Work required> From the article on Pittsburgh's My Brother's Keeper playbook, list every national program goal it names.

Pittsburgh Leaders Release Game Plan For National My Brother's Keeper Initiative

J. Scott Applewhite
/
AP File Photo

Leaders and community members released a local “playbook” on Friday reflecting how Pittsburghers can best harness their collective efforts to meet President Barack Obama’s challenge to become a My Brother’s Keeper Community.

My brother’s keeper is a national initiative intended to help black men and boys combat difficult health, educational and social conditions plaguing their communities.

National program goals include ensuring young people who enter school are mentally and physically prepared, able to read by the third grade, graduate from high school, get some sort of post-secondary education or training, stay away from violent crime and receive an all-important second chance if the need arises.

Records supplied>

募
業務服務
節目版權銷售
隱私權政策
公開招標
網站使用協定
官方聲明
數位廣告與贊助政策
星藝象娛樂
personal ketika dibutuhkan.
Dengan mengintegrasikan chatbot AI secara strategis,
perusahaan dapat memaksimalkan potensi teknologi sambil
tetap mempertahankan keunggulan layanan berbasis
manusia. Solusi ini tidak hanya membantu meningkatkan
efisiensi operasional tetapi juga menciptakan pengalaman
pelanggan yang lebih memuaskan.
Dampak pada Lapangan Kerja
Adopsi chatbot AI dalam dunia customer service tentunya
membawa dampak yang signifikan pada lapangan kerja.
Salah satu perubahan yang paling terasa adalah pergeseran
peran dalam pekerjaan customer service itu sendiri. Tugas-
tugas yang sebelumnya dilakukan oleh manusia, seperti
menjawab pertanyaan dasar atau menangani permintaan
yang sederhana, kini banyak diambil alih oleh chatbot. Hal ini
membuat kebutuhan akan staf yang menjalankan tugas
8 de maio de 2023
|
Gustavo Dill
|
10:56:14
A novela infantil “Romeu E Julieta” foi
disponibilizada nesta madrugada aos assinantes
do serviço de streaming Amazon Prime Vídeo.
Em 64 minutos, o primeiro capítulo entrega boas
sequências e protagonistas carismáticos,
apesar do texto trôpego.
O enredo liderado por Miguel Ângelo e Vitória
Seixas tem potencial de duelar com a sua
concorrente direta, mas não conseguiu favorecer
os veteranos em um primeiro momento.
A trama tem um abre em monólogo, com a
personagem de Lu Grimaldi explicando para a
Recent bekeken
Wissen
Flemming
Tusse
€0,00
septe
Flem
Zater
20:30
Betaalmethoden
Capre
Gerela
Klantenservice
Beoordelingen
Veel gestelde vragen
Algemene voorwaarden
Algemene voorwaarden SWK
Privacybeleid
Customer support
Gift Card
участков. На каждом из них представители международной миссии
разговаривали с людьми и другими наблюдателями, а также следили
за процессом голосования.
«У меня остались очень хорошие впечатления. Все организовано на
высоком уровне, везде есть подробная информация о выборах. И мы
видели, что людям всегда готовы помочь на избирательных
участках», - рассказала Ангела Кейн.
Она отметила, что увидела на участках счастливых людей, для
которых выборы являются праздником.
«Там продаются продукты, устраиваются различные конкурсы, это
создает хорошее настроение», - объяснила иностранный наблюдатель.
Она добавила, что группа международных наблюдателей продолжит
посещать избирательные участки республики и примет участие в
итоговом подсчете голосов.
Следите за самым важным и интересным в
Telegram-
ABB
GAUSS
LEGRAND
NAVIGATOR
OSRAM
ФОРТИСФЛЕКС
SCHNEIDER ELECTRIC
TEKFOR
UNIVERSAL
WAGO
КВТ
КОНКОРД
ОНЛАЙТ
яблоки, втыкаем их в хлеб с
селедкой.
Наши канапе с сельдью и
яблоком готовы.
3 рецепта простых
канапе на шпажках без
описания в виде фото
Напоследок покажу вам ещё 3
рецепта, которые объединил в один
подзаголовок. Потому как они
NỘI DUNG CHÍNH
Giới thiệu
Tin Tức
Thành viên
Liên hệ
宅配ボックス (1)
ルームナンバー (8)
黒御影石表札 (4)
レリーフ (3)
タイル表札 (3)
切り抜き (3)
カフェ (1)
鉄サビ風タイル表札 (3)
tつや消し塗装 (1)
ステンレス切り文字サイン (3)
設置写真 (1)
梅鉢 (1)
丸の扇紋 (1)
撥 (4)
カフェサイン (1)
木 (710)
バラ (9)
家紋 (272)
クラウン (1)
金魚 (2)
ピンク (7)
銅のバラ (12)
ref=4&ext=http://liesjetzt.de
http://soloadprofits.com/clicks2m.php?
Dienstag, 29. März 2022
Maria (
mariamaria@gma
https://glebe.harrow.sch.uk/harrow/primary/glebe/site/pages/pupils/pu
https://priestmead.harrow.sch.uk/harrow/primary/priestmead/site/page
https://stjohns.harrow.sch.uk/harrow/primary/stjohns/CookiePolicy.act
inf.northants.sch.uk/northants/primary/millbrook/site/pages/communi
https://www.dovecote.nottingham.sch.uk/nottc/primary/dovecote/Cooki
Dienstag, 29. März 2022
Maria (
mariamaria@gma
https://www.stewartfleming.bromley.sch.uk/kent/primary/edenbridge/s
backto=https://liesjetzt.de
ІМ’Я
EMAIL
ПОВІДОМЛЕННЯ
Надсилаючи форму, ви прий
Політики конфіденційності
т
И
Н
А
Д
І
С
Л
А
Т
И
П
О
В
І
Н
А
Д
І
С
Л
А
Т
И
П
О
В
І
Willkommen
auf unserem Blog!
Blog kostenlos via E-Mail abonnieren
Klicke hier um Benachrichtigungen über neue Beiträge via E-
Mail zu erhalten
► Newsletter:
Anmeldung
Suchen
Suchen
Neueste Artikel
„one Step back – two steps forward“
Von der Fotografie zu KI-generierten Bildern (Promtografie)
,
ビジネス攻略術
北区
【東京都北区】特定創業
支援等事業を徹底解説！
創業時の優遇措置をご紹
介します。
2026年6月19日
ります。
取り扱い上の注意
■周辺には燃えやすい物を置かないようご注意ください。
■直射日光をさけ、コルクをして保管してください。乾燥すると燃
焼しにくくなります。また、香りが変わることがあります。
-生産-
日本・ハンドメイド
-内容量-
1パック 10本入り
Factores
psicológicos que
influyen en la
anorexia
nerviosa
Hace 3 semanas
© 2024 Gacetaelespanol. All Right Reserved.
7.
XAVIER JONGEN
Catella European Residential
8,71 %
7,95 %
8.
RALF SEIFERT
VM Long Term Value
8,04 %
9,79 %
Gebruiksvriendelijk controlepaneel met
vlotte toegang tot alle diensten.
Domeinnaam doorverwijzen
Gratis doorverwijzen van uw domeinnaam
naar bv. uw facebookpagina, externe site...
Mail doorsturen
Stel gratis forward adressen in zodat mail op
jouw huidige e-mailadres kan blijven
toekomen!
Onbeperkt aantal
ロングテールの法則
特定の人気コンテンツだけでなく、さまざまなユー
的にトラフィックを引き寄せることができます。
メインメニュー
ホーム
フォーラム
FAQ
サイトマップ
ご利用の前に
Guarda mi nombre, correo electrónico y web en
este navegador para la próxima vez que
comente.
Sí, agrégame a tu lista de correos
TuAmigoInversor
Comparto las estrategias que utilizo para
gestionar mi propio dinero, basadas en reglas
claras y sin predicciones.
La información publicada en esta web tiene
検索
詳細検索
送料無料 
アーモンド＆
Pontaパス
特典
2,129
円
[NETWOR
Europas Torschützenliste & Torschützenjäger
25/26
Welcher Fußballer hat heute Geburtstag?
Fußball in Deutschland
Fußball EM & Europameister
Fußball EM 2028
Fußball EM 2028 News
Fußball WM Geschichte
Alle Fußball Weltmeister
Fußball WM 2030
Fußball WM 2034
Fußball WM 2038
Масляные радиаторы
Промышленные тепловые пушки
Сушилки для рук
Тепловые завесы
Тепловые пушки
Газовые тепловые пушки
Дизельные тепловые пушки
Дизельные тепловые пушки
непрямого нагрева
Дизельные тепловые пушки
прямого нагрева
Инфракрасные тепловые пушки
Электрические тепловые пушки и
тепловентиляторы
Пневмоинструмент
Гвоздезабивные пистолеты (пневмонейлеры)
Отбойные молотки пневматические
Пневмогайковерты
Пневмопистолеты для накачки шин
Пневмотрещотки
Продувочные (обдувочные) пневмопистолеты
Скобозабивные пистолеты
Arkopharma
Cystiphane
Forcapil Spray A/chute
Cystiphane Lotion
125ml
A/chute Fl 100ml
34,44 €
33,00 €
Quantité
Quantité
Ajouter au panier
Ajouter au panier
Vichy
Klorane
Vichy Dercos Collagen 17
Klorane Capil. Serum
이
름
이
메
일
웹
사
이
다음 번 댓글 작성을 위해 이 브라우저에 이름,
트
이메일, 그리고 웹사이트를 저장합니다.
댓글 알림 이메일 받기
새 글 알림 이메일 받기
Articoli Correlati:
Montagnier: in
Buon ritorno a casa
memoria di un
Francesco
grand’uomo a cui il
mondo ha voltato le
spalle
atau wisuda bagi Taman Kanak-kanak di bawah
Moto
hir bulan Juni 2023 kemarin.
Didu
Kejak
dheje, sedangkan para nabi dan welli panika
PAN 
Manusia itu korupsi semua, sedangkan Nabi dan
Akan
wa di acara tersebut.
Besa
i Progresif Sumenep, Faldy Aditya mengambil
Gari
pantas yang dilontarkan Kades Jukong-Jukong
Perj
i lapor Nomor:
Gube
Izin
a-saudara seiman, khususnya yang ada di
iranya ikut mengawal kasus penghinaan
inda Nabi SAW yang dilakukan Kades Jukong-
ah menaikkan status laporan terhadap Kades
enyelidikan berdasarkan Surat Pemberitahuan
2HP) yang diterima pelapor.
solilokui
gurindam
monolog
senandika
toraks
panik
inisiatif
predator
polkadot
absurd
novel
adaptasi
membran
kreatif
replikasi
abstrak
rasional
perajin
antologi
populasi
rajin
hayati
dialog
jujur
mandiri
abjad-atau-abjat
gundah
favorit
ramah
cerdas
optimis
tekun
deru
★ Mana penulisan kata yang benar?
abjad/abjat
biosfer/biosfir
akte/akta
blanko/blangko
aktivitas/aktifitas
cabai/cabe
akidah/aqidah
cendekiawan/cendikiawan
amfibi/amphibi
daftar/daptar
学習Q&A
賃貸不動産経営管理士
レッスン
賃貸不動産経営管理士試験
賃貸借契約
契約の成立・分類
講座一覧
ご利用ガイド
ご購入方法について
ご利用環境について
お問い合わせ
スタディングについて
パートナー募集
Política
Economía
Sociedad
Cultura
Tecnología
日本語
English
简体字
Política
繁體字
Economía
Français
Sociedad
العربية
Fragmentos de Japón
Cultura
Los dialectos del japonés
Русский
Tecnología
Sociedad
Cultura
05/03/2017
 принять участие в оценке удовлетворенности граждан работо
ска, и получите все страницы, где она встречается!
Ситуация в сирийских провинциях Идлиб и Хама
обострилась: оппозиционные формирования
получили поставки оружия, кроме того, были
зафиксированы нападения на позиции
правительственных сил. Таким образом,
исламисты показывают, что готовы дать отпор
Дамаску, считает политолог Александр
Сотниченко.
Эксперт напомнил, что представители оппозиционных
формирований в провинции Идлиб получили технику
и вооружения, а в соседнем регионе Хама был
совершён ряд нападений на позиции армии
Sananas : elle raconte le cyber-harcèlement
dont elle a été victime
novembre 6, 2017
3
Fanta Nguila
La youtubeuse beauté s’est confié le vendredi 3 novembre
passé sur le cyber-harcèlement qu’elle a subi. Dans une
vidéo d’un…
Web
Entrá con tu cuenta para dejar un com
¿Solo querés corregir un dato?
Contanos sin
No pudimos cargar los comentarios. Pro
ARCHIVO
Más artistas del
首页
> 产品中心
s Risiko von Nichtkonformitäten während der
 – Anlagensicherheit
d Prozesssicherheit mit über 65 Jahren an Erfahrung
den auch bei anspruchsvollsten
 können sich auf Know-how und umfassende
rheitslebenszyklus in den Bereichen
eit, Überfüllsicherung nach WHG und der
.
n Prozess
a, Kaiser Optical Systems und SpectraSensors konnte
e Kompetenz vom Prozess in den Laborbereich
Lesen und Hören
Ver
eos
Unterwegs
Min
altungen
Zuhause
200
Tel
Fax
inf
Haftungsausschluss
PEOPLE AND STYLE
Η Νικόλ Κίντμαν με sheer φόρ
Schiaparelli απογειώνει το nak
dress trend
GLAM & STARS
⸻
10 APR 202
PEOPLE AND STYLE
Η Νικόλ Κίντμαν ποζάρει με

Finished task>
- Young people who enter school are mentally and physically prepared
- Able to read by the third grade
- Graduate from high school
- Get some sort of post-secondary education or training
- Stay away from violent crime
- Receive an all-important second chance if the need arises